* _EXERCISE AIM_: What lines of the data hold the string "sensor"? Copy them all.

* _GIVEN DATA_:
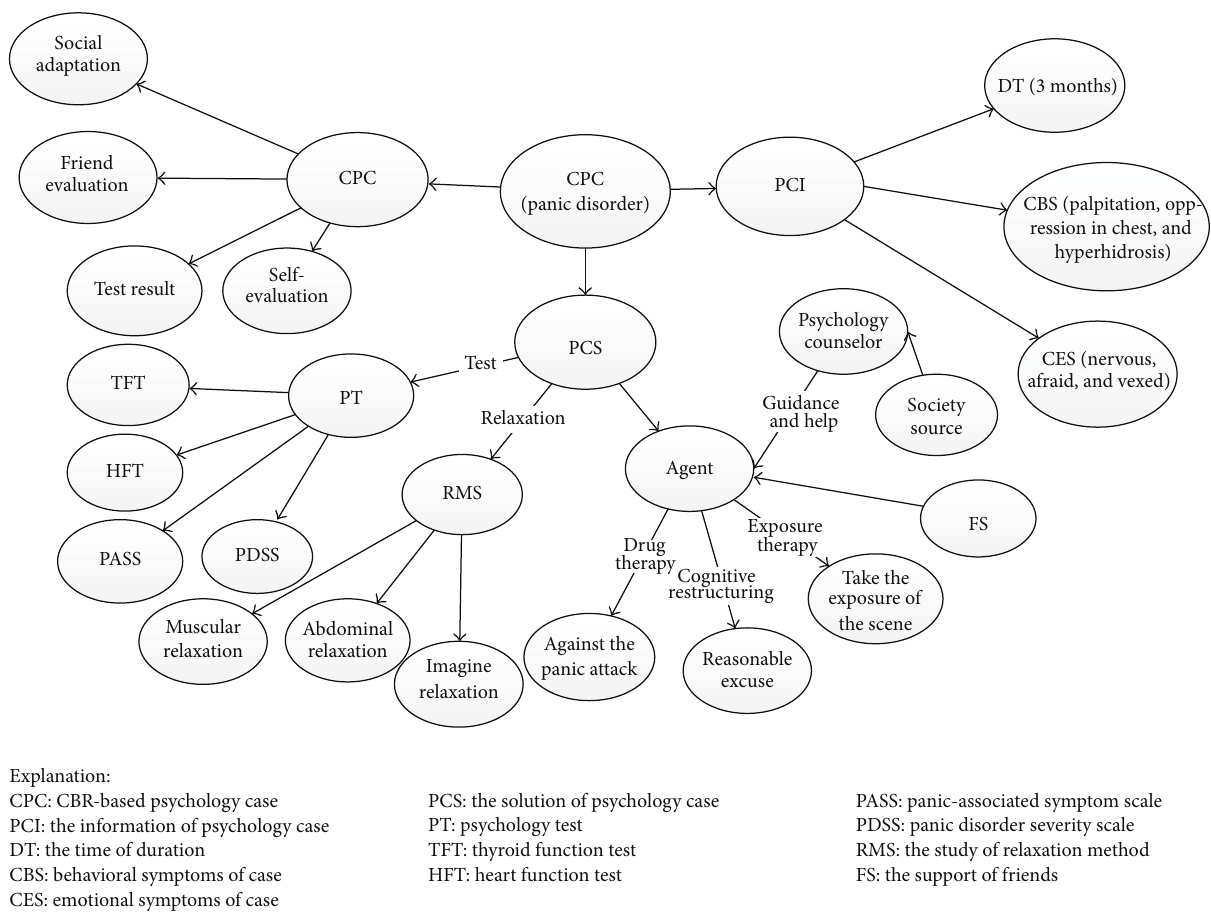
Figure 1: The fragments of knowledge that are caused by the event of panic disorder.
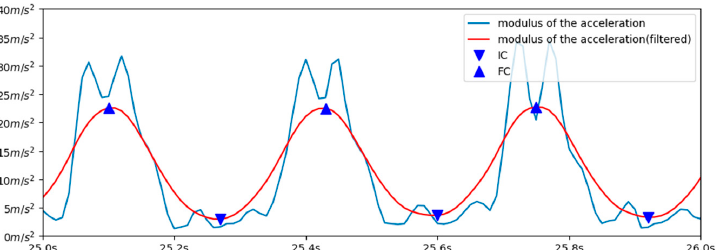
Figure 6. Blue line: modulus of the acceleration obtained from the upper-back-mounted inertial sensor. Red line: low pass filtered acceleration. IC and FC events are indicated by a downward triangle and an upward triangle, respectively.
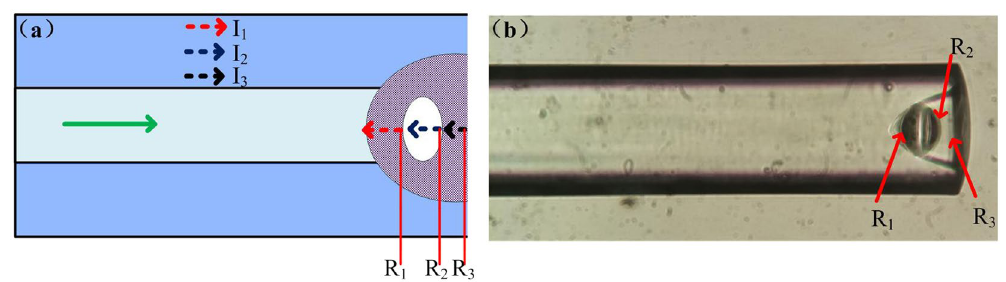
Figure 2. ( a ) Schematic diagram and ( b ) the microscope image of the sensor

* _SOLUTION FOR THIS PROBLEM_:
Figure 6. Blue line: modulus of the acceleration obtained from the upper-back-mounted inertial sensor. Red line: low pass filtered acceleration. IC and FC events are indicated by a downward triangle and an upward triangle, respectively.
Figure 2. ( a ) Schematic diagram and ( b ) the microscope image of the sensor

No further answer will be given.